George Ruebner

Personal information
- Full name: George Ruebner
- Born: 3 August 1942 (age 83) Shanghai, China

Playing information

Rugby union
- Position: wing
Club
| Years | Team | Pld | T | G | FG | P |
| 196?–66 | Randwick DRUFC |  |  |  |  |  |
Representative
| Years | Team | Pld | T | G | FG | P |
| 1966 | Wallabies | 2 |  |  |  | 5 |

Rugby league
- Position: Wing
Club
| Years | Team | Pld | T | G | FG | P |
| 1967–71 | Balmain | 55 |  |  |  |  |
Representative
| Years | Team | Pld | T | G | FG | P |
| 1968 | New South Wales |  |  |  |  |  |

= George Ruebner =

Australia international rugby union & league player

George Ruebner (born 3 August 1942) is an Australian former rugby union and rugby league footballer.
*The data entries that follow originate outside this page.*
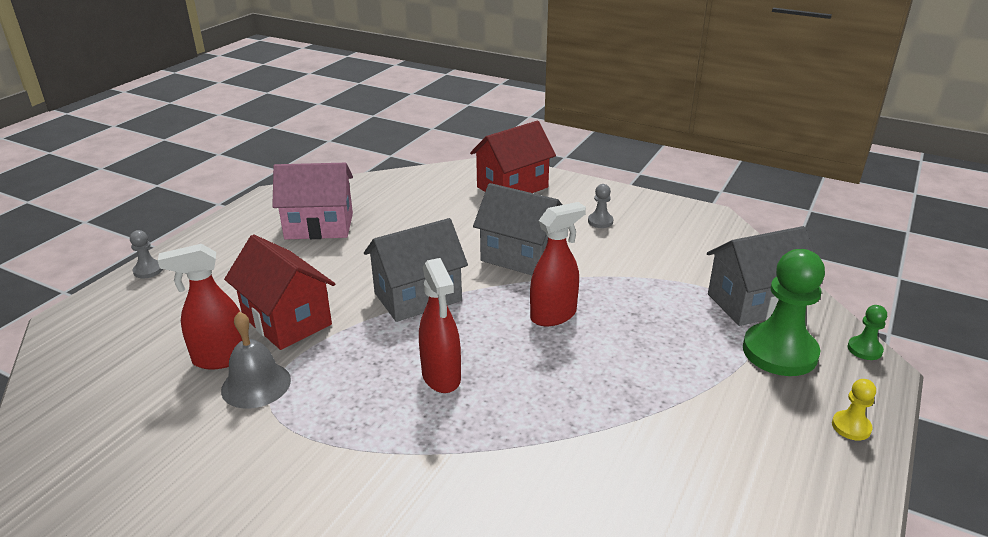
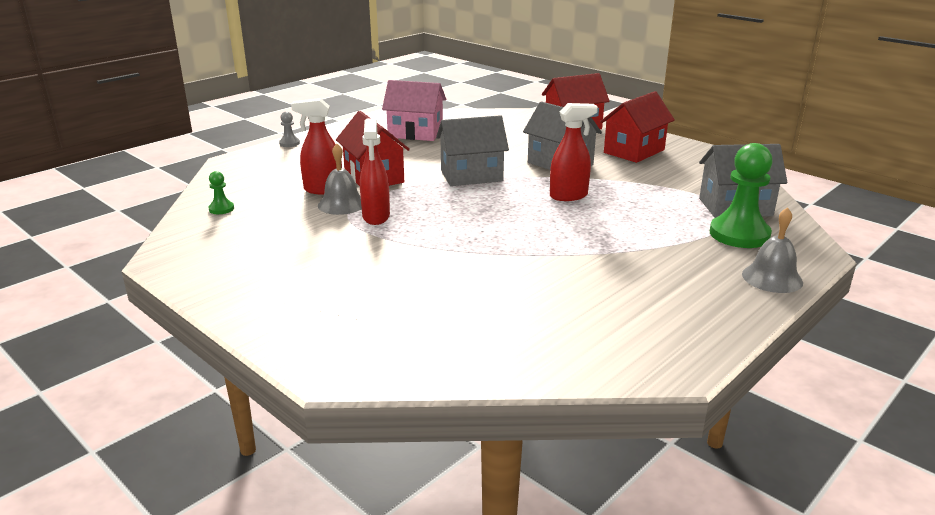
camera: 15 degrees right, 5 degrees down
red spray bottle [419,258,461,393] -> red spray bottle moved to [360,118,390,225]
grey pawn [588,184,613,228] -> red house [600,91,675,163]
yellow pawn [832,379,876,440] -> grey bell [742,207,803,293]
green pawn [848,305,887,360] -> green pawn moved to [208,171,234,214]

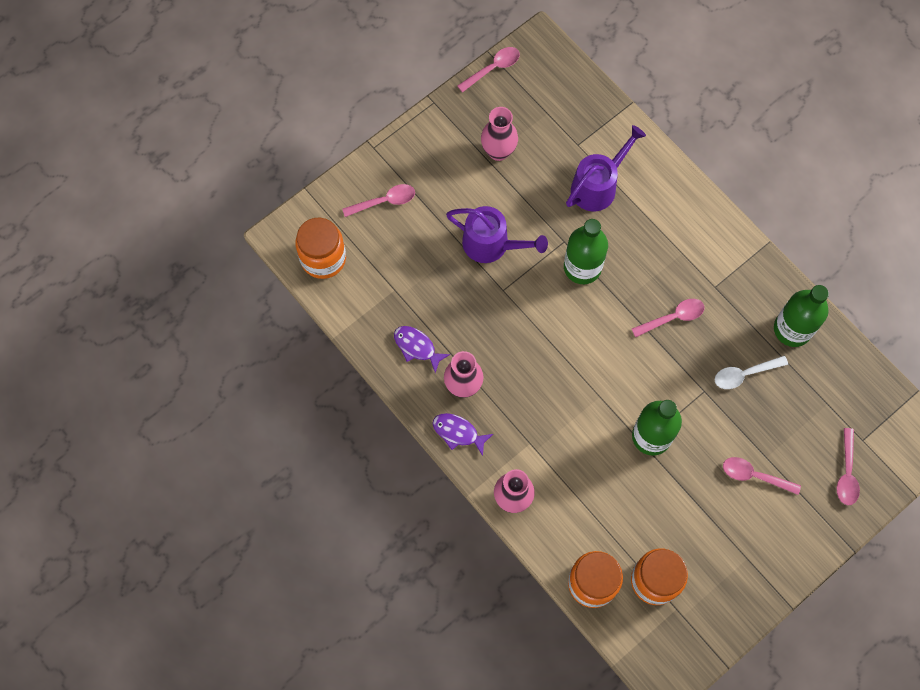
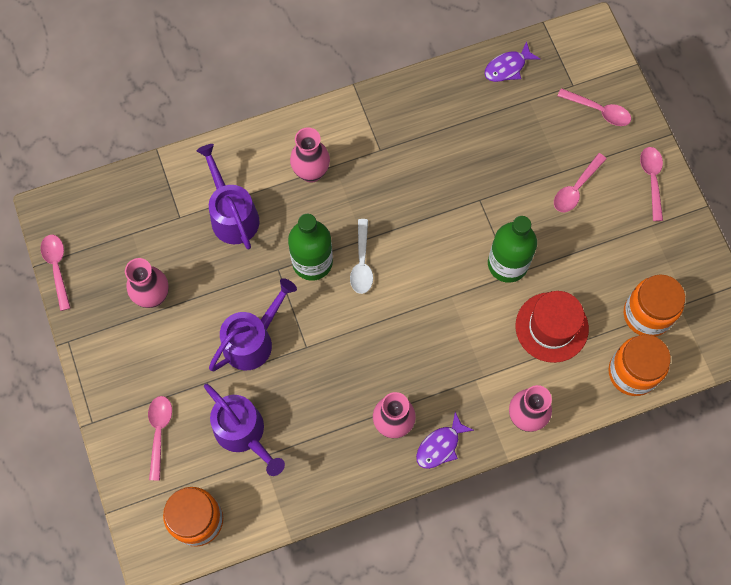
camera: 70 degrees left, 0 degrees up
purple fish [394,326,450,373] -> purple fish moved to [484,41,540,82]
pink spoon [632,299,705,337] -> pink spoon moved to [640,147,663,221]
white spoon [715,356,788,389] -> white spoon moved to [350,219,373,294]
green bottle [774,285,829,347] -> none
none -> purple watering can [204,384,285,476]
none -> pink vase [290,127,330,183]
none -> red hat [515,291,589,363]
George Ruebner, a wing, was born in Shanghai, came from Randwick DRUFC, and claimed a total of 2 international caps for Australia in 1966.

He switched to Rugby League the following year and played 55 career games for the Balmain Tigers for five seasons between 1967 and 1971, winning the 1969 NSWRFL premiership with them.

He represented New South Wales in two games against Queensland in 1968. He retired in 1972.